Uganda’s richest man, Sudhir Ruparelia, has reportedly been dragged to court by one of his former contractors over $12,000 in unpaid wages.

Sudhir Ruparelia
Sudhir Ruparelia shaking hands with Ugandan President

Contractor John Martin Ofwono claimed in court last week that Ruparelia employed him as a casual laborer in October 2005 to cut papyrus reeds that had overgrown at the prestigious Speke Resort and Country Lodge Munyonyo, a luxurious resort in Kampala that Ruparelia owns. Ofwono says that Ruparelia approached him through an agent with an offer to cut down over-grown papyrus reeds from Speke Resort for the payment of 60 cents per square meter of reeds slashed. Ofwono says that he slashed down papyrus reeds covering the area of 20,016 square meters between December 20, 2005 and March 2006, and was supposed to be paid $12,000, but never received the money.

Sudhir Ruparelia, 60, is the founder of the eponymous Ruparelia Group, a Ugandan conglomerate that owns hundreds of Ugandan properties, hotels, a country club, a chain of foreign exchange bureaus, a business that grows and exports roses and Crane Bank, the country’s second largest commercial bank. Sudhir was born in Uganda but he moved to the United Kingdom with his parents as a teenager after President Idi Amin expelled all Asians from the country in 1972. He worked menial jobs in the U.K and eventually returned to Uganda in 1985 with $25,000 in savings which he used to trade commodities and currency and acquire property at dirt cheap prices, the earliest beginnings of the Ruparelia group.

A text message to Ruparelia to confirm the court case went unanswered as at the time of filing this report.

---

--- EXERCISE 1 ---
Please rewrite the listing from the line containing "country: Mexico" down to the end of the listing, changing "locality" to "place" and leaving everything else the same.

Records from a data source
---

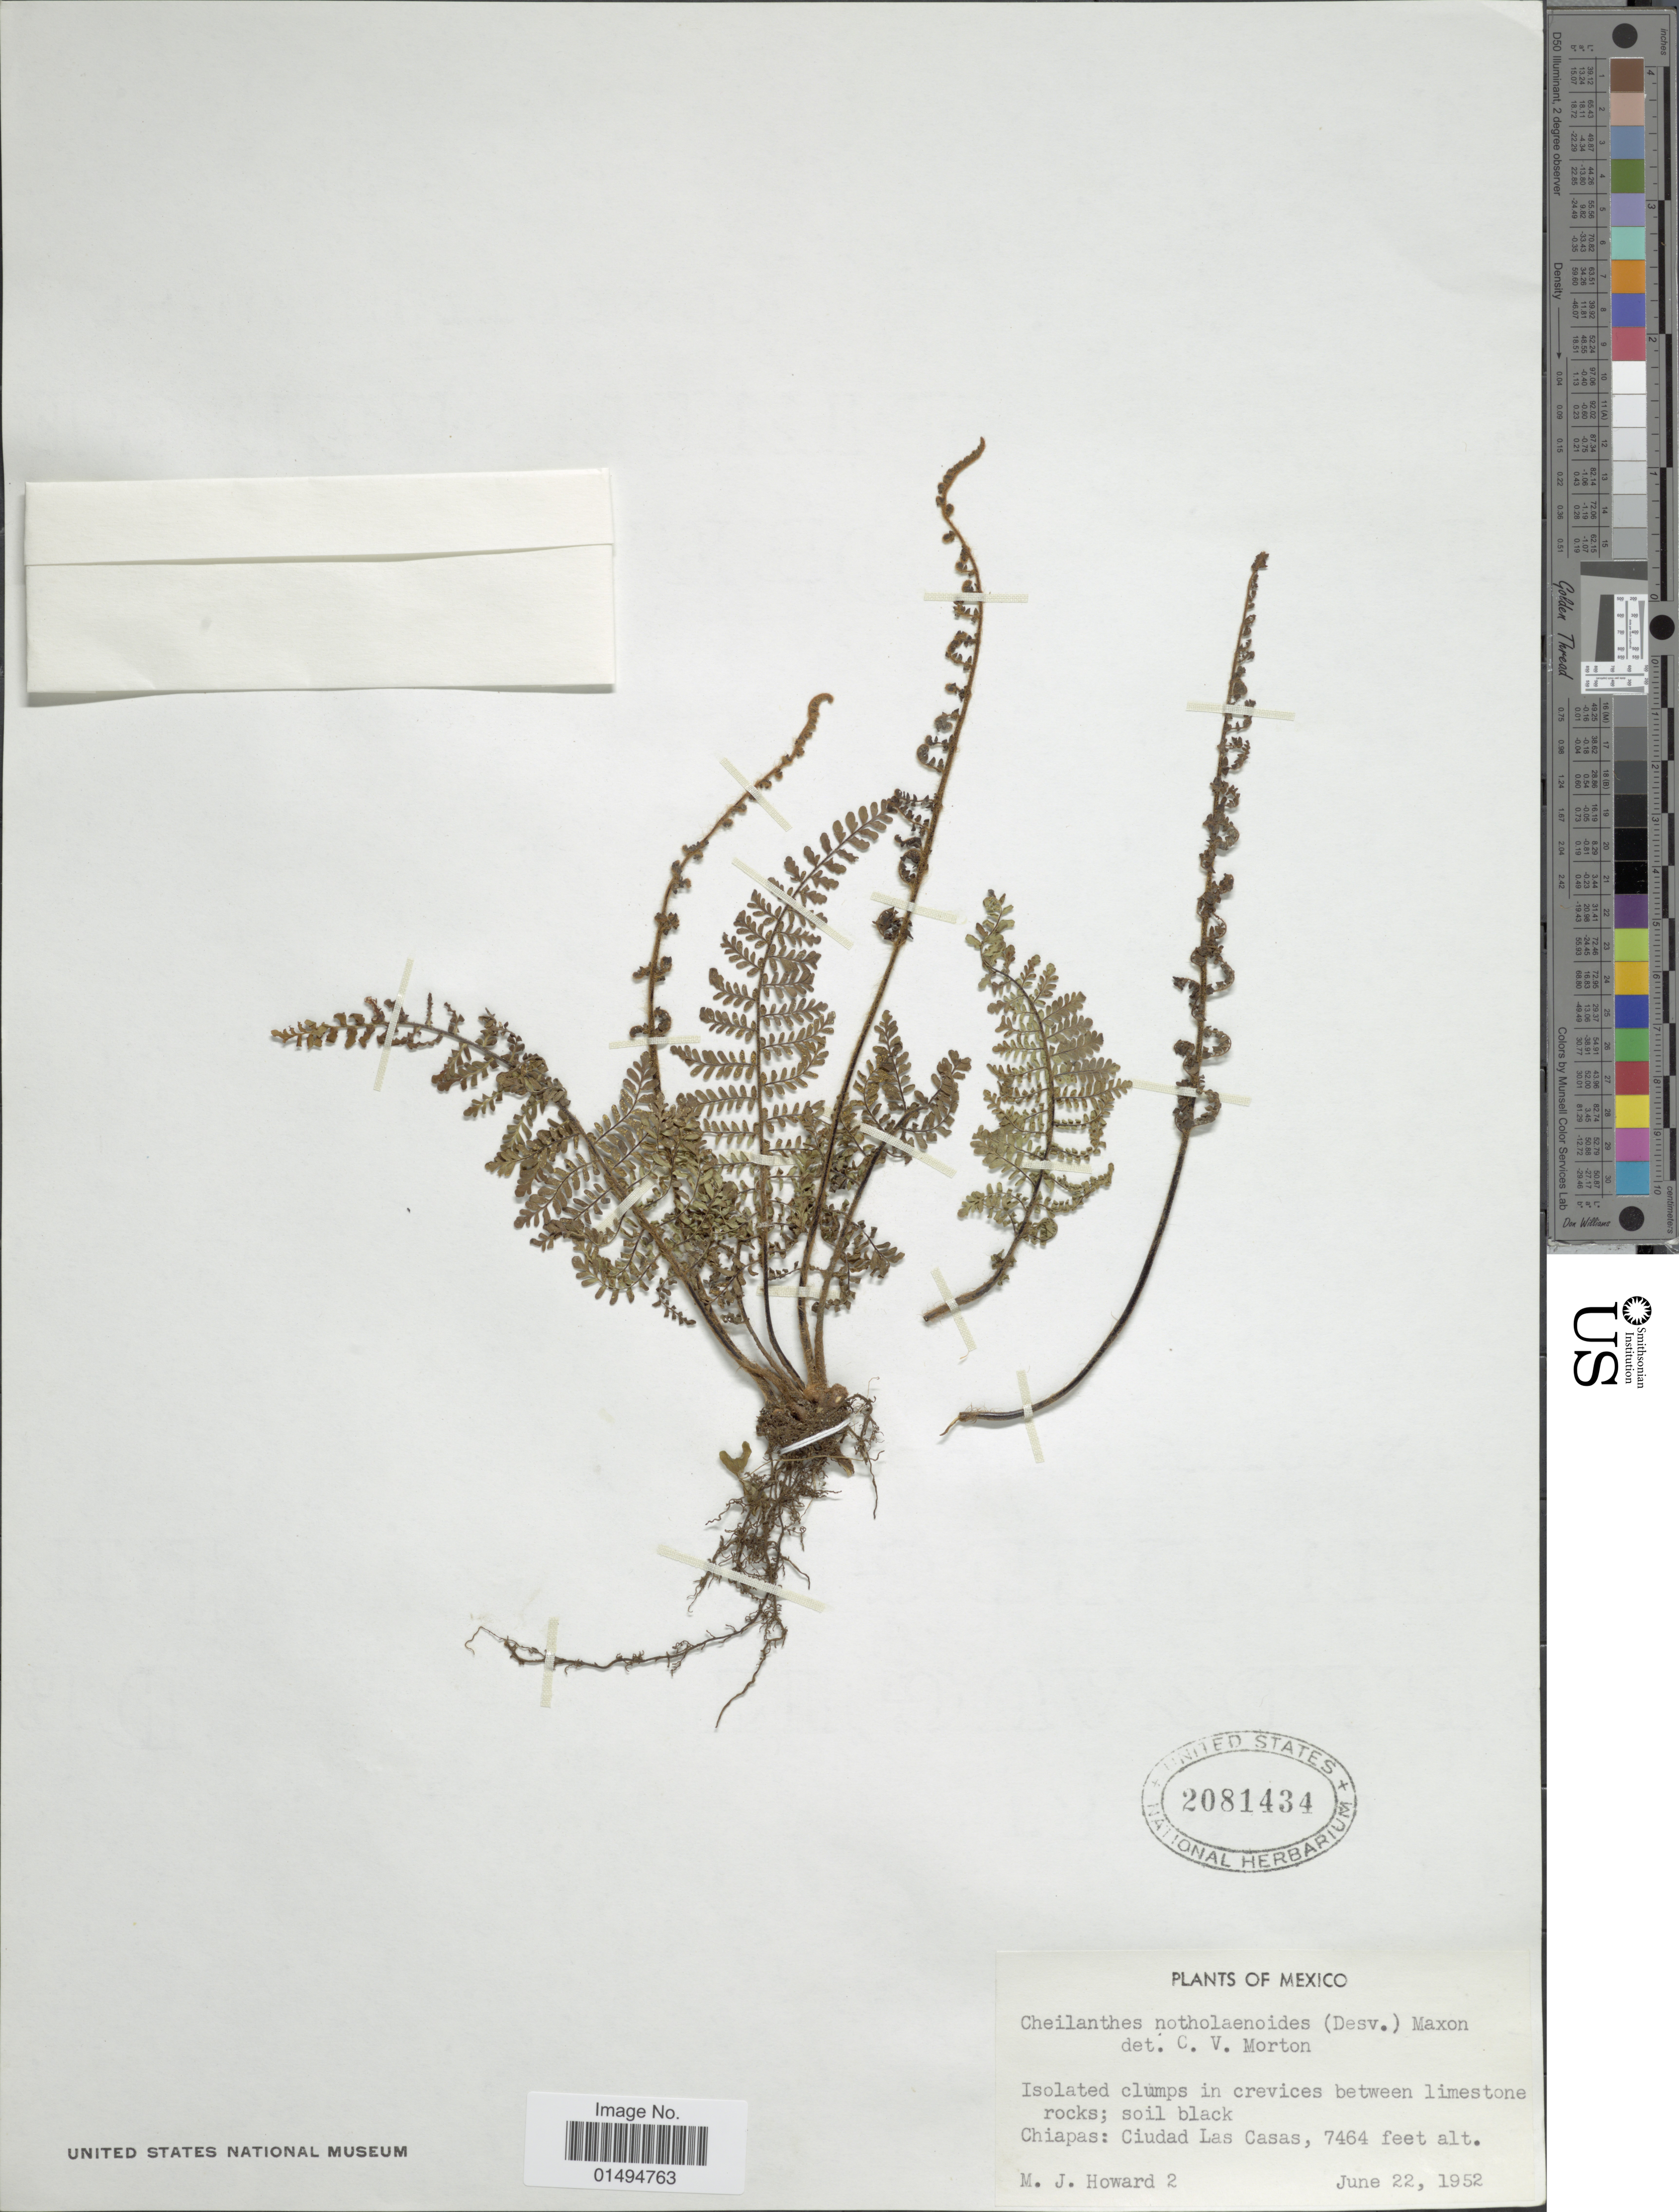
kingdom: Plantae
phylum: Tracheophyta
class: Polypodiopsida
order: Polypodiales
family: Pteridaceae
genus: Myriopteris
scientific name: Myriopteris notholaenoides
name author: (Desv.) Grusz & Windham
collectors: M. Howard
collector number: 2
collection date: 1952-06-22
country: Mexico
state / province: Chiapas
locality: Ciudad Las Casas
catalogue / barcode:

---

--- EXERCISE 2 ---
According to the report on Sudhir Ruparelia, how much money did he have in savings when he returned to Uganda in 1985?

--- TASK RESPONSE 1 ---
country: Mexico
state / province: Chiapas
place: Ciudad Las Casas
catalogue / barcode:

--- TASK RESPONSE 2 ---
$25,000